→ PASSAGE

Skip to content
May 21, 2013 / gus3

Accessing the Raspberry Pi’s 1MHz timer

A fixed-rate timer is not part of the ARM specification, but most ARM-based SoC’s have such a timer. The Raspberry Pi is no exception. However, reading its timer in Linux takes a Unix hacker’s understanding.

According to the official Broadcom 2835 documentation, the free-running 1MHz timer resides at ARM address 0x20003004(*), which breaks down thus: hardware I/O base at 0x20000000, system timer control at offset 0x3000, 1MHz counter at offset 0x0004. That’s all fine and well, but how can a program read the timer?

As it turns out, ancient Unix design provides a means for a program to read physical memory, via /dev/mem. According to the mem(4) man page, byte addresses in the /dev/mem device file are identical to core memory addresses. Thus, seek()-ing to offset 0x20003004 in /dev/mem is just like reading the Raspberry Pi’s system timer. So how can a program access that tiny space in /dev/mem?

→ DATA SUPPLIED
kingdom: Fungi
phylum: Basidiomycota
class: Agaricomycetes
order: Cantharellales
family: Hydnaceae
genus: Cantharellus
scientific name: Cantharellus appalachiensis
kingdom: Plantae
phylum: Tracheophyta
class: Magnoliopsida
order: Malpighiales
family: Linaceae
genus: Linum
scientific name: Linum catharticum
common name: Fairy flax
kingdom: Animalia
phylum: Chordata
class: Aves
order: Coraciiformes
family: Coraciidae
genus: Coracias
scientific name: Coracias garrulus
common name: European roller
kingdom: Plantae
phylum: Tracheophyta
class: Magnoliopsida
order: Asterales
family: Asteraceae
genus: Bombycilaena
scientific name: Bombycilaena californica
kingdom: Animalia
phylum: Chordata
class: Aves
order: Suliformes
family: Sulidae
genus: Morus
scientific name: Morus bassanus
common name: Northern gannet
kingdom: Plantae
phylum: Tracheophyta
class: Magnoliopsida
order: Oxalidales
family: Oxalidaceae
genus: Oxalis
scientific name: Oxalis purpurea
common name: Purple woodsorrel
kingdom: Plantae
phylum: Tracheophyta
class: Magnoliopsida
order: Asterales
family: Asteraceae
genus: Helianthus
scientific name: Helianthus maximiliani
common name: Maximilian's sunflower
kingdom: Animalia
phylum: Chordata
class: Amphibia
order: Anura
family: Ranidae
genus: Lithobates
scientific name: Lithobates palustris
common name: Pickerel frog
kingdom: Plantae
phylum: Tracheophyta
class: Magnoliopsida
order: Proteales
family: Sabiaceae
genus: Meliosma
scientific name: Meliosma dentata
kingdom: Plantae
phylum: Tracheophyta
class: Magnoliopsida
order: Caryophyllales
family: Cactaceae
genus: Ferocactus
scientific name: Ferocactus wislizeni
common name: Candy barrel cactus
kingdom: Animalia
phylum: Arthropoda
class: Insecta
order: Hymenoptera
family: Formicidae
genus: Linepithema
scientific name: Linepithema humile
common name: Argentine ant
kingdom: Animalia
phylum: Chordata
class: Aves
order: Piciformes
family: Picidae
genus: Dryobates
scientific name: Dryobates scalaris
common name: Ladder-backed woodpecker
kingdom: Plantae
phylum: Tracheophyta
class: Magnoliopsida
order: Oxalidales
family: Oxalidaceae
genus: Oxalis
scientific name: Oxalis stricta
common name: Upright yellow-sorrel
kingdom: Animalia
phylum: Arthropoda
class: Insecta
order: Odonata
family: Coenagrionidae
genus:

→ TO-DO LIST
a: Write out word for word the part of the Raspberry Pi timer article that opens with the words containing "Skip to content" and closes with "read the timer?".
b: Carry on the article about reading the Raspberry Pi's 1MHz timer, picking up right after its last sentence.

→ RESPONSES TO THE EXERCISE
a:
Skip to content
May 21, 2013 / gus3

Accessing the Raspberry Pi’s 1MHz timer

A fixed-rate timer is not part of the ARM specification, but most ARM-based SoC’s have such a timer. The Raspberry Pi is no exception. However, reading its timer in Linux takes a Unix hacker’s understanding.

According to the official Broadcom 2835 documentation, the free-running 1MHz timer resides at ARM address 0x20003004(*), which breaks down thus: hardware I/O base at 0x20000000, system timer control at offset 0x3000, 1MHz counter at offset 0x0004. That’s all fine and well, but how can a program read the timer?

b:
POSIX provides a means to access a tiny region of a file, via mmap(). The catch is, the system timer is read-only, so any attempt at writing to it is “discouraged” (and may result in a catastrophic failure). The parameters to mmap() must be set so that a program won’t attempt to write to the mmap()’ed region. Passing O_RDONLY to open(), and PROT_READ to mmap(), assure that a program attempting to write to its mapped memory will fail.

Because such “raw” access to memory can reveal security information, and the ability to write to memory can alter any aspect of the running system, the /dev/mem device is restricted to the root user. Even if a program is setuid-root (which sets the effective UID), if the invoking user is not root (real UID 0), then any attempt to open /dev/mem will fail. Even if a non-root user is a member of the kmem group, which has read-only privileges on /dev/mem, opening it read-only still fails.

Here is a simple demonstration program, which prints timing information of a loop in microseconds:

#include <stdio.h>
#include <sys/mman.h>
#include <sys/types.h>
#include <sys/stat.h>
#include <fcntl.h>
#include <unistd.h>

#define ST_BASE (0x20003000)
#define TIMER_OFFSET (4)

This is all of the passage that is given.